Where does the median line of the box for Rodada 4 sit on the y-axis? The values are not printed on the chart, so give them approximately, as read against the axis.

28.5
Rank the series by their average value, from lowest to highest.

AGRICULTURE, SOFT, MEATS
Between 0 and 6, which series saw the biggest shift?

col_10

--

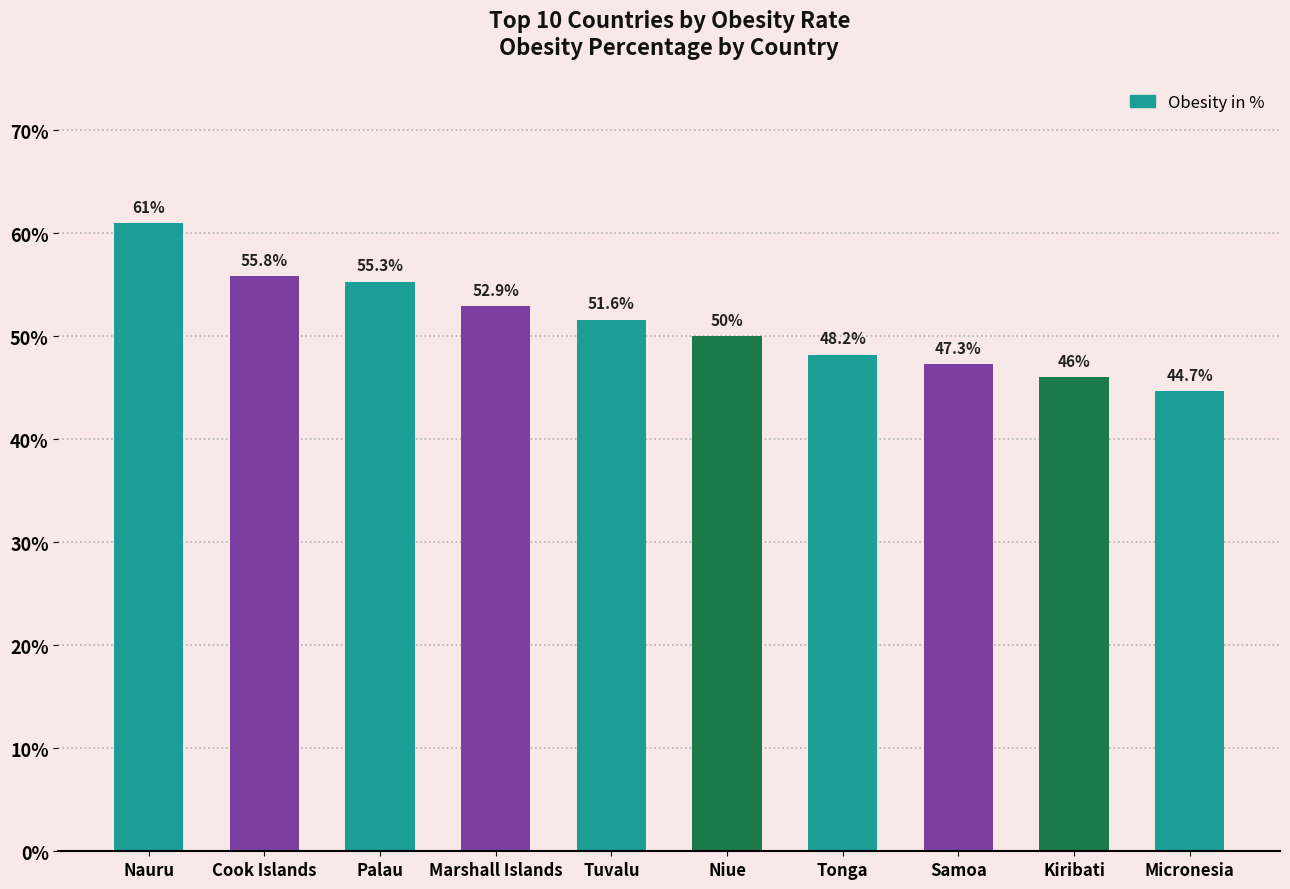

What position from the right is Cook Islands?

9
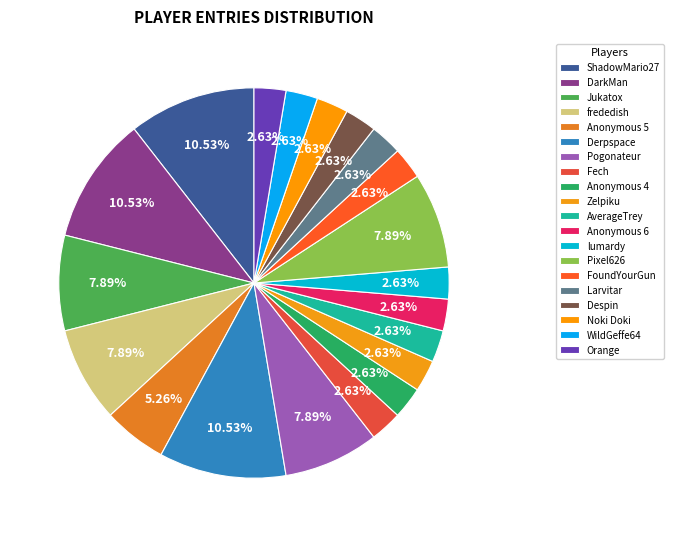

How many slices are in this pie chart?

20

- [TASK PROMPT]:
Reproduce the lines from the line containing "Where does the" to the line containing "Between 0 and", substituting "plot" for "chart" and leaving everything else unchanged.

- [OUTPUT FOR THIS EXERCISE]:
Where does the median line of the box for Rodada 4 sit on the y-axis? The values are not printed on the plot, so give them approximately, as read against the axis.

28.5
Rank the series by their average value, from lowest to highest.

AGRICULTURE, SOFT, MEATS
Between 0 and 6, which series saw the biggest shift?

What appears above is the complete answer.